Your assignment
Count how many lines in the data below include "turimo". Answer with the number only.

Input for this task
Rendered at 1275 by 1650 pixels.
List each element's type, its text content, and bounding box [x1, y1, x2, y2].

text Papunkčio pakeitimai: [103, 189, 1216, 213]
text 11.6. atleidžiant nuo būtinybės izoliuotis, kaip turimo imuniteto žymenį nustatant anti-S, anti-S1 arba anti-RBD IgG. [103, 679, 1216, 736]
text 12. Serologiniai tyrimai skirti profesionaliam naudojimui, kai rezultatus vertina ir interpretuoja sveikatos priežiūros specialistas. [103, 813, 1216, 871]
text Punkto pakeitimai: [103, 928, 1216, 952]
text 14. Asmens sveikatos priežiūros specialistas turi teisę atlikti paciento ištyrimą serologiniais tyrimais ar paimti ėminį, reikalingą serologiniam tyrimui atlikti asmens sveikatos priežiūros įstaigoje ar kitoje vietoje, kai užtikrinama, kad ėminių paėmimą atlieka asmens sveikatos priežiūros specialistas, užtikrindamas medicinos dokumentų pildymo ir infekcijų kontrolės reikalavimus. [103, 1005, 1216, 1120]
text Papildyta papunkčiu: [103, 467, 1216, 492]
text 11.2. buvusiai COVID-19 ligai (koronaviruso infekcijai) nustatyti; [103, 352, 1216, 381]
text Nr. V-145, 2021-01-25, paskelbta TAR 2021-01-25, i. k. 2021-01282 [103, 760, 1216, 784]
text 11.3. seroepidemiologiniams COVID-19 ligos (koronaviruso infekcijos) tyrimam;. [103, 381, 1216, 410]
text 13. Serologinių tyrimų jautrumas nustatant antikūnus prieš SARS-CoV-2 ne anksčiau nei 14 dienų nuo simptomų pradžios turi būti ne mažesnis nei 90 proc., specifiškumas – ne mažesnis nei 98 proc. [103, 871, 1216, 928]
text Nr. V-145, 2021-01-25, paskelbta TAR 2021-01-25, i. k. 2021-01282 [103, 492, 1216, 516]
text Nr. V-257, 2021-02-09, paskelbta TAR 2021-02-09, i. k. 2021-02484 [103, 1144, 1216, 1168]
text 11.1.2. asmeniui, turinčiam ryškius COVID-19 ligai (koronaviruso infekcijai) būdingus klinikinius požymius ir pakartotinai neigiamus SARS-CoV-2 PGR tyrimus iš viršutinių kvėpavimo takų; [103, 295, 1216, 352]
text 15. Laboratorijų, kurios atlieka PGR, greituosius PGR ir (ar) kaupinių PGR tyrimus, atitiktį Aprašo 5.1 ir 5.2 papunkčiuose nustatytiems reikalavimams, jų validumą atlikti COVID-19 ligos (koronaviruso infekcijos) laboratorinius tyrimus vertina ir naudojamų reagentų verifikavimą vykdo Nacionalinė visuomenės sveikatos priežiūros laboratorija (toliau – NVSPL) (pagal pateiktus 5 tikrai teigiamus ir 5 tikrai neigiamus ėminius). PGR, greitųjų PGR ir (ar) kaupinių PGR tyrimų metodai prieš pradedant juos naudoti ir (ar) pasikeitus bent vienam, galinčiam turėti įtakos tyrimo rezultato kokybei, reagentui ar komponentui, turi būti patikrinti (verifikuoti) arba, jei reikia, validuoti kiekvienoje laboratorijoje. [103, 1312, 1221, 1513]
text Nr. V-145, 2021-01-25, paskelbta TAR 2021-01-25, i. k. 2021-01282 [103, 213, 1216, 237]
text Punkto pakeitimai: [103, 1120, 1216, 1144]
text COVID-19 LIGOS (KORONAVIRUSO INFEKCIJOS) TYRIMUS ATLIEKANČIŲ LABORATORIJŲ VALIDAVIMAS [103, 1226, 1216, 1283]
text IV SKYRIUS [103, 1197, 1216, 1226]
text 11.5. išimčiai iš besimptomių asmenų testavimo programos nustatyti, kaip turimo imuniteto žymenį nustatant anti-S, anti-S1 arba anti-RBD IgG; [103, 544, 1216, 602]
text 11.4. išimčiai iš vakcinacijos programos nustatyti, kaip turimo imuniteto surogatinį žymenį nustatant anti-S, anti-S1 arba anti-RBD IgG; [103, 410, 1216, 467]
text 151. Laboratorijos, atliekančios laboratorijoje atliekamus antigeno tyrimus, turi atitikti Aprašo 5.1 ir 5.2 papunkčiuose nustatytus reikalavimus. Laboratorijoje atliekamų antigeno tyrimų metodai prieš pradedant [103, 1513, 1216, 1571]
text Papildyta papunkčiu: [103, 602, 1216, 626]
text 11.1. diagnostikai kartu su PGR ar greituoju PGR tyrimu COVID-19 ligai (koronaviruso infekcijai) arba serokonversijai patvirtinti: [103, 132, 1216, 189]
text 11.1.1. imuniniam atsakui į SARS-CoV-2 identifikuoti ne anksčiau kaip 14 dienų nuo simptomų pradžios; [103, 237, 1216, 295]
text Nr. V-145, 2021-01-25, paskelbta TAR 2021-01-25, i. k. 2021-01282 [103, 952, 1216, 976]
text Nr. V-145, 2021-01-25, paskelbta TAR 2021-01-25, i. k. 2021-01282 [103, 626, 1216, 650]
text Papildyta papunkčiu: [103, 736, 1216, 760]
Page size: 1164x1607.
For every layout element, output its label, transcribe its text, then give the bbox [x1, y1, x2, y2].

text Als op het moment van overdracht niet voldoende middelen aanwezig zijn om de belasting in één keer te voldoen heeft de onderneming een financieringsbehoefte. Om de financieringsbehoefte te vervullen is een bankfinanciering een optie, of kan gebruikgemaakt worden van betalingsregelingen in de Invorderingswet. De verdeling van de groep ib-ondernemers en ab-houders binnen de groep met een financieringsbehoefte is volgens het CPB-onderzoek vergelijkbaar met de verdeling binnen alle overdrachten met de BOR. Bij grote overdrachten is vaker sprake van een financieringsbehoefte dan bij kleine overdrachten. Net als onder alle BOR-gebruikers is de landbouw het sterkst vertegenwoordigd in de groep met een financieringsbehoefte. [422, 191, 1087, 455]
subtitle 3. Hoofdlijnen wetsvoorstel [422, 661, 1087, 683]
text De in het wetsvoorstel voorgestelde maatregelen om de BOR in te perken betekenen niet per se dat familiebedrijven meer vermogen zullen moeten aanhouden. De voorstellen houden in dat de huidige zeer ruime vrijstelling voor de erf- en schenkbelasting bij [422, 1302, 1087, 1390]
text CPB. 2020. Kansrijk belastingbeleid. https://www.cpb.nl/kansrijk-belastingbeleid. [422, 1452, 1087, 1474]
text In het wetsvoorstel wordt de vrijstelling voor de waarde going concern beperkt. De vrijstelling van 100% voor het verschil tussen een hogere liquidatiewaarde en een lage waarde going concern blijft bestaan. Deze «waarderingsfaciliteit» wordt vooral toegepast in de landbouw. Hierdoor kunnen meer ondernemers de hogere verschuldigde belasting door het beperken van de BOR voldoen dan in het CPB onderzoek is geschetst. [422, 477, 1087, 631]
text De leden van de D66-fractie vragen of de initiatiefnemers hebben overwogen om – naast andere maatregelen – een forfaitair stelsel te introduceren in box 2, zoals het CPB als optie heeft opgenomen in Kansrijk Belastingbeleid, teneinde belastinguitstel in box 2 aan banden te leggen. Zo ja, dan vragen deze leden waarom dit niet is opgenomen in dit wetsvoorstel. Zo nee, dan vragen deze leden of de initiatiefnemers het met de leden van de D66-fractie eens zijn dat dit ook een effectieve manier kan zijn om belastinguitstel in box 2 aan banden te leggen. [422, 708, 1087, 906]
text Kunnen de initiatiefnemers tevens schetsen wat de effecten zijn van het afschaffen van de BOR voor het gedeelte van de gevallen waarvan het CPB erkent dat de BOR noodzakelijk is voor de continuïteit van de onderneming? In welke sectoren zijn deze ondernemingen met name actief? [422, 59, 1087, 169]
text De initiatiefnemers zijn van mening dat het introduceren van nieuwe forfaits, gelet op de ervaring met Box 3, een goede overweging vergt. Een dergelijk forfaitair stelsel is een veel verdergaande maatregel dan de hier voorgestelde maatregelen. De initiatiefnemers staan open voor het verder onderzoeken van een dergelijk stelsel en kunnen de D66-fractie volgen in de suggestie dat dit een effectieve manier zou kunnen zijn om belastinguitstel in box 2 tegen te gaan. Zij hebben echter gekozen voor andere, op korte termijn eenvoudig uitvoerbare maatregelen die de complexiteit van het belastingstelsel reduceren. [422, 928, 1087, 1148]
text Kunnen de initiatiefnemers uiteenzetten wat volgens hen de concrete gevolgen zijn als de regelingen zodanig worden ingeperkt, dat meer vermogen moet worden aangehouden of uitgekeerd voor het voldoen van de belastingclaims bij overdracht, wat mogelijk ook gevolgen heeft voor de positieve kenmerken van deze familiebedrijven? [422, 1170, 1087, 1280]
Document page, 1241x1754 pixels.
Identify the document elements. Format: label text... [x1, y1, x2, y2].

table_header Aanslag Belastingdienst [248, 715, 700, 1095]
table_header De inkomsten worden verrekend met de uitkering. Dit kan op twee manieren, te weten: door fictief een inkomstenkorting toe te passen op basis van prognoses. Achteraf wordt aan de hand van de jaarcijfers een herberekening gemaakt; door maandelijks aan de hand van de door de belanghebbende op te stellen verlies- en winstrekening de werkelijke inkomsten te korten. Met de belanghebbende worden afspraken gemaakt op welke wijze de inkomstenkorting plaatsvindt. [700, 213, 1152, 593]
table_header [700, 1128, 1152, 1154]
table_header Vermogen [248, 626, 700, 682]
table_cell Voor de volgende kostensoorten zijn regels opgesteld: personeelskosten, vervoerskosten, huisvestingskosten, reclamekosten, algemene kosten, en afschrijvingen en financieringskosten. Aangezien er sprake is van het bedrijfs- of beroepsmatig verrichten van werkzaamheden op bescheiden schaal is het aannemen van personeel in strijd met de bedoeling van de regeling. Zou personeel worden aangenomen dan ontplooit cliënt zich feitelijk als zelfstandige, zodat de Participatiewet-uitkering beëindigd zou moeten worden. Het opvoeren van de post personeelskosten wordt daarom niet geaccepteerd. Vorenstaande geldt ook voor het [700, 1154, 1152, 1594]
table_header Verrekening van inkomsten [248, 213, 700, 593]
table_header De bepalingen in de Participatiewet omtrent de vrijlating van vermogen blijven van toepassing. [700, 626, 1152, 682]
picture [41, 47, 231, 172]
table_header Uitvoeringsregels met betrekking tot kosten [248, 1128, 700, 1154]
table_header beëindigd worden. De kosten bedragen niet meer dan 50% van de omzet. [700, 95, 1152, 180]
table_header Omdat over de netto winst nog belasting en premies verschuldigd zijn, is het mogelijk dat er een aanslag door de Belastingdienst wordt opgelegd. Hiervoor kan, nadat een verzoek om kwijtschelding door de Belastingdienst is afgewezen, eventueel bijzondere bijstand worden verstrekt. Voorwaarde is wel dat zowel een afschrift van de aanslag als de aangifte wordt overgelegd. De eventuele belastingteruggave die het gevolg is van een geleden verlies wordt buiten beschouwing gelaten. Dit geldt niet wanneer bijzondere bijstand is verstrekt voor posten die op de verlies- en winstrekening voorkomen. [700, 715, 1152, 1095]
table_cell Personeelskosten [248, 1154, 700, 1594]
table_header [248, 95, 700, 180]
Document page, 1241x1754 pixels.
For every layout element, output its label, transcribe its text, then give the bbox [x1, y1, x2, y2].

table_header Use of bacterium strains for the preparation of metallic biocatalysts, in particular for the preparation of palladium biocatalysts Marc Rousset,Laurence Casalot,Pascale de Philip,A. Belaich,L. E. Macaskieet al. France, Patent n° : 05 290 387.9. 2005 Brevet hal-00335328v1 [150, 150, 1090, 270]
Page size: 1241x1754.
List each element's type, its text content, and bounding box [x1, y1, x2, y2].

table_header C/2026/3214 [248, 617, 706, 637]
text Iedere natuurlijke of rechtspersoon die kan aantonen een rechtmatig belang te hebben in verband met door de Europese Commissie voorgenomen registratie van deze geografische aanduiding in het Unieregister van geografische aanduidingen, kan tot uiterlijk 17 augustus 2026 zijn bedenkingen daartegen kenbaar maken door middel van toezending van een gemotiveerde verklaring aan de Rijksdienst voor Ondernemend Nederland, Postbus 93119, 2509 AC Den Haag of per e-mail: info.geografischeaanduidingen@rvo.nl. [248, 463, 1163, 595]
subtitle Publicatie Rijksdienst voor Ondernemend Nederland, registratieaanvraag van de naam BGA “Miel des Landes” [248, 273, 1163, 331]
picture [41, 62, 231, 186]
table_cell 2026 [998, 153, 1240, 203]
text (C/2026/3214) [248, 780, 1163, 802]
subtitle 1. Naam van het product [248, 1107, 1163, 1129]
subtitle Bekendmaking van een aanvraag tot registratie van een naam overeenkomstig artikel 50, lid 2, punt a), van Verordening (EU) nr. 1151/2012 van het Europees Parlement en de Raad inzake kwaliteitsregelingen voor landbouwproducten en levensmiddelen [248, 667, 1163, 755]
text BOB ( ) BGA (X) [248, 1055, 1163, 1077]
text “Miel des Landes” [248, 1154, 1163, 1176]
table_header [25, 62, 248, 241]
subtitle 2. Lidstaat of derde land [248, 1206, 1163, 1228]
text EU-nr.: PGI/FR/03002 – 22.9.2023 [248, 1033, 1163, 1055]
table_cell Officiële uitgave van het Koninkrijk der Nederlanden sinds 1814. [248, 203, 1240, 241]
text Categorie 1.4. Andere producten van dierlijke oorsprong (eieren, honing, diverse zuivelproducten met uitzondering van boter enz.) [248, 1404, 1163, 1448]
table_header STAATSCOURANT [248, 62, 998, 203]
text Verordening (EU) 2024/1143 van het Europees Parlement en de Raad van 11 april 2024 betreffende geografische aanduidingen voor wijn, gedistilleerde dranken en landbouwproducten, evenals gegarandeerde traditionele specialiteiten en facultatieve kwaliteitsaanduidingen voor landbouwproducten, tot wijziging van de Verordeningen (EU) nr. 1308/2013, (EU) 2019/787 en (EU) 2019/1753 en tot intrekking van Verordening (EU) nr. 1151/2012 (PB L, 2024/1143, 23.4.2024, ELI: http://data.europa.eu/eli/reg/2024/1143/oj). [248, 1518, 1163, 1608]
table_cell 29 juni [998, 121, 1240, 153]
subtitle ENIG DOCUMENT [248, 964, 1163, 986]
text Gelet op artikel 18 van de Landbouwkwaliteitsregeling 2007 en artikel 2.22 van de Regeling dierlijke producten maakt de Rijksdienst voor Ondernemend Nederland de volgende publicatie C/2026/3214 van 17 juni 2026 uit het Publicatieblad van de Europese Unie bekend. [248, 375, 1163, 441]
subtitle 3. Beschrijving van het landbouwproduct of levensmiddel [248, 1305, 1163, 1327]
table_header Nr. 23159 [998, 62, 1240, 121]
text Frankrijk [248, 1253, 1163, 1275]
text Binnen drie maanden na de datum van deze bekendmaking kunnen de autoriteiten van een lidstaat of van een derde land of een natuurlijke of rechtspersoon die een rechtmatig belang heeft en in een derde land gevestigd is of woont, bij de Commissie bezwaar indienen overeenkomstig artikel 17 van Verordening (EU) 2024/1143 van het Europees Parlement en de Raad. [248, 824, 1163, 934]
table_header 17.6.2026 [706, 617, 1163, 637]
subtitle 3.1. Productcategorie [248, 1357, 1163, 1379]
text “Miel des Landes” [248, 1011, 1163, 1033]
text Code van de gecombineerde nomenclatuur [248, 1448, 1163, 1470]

Result of the exercise
3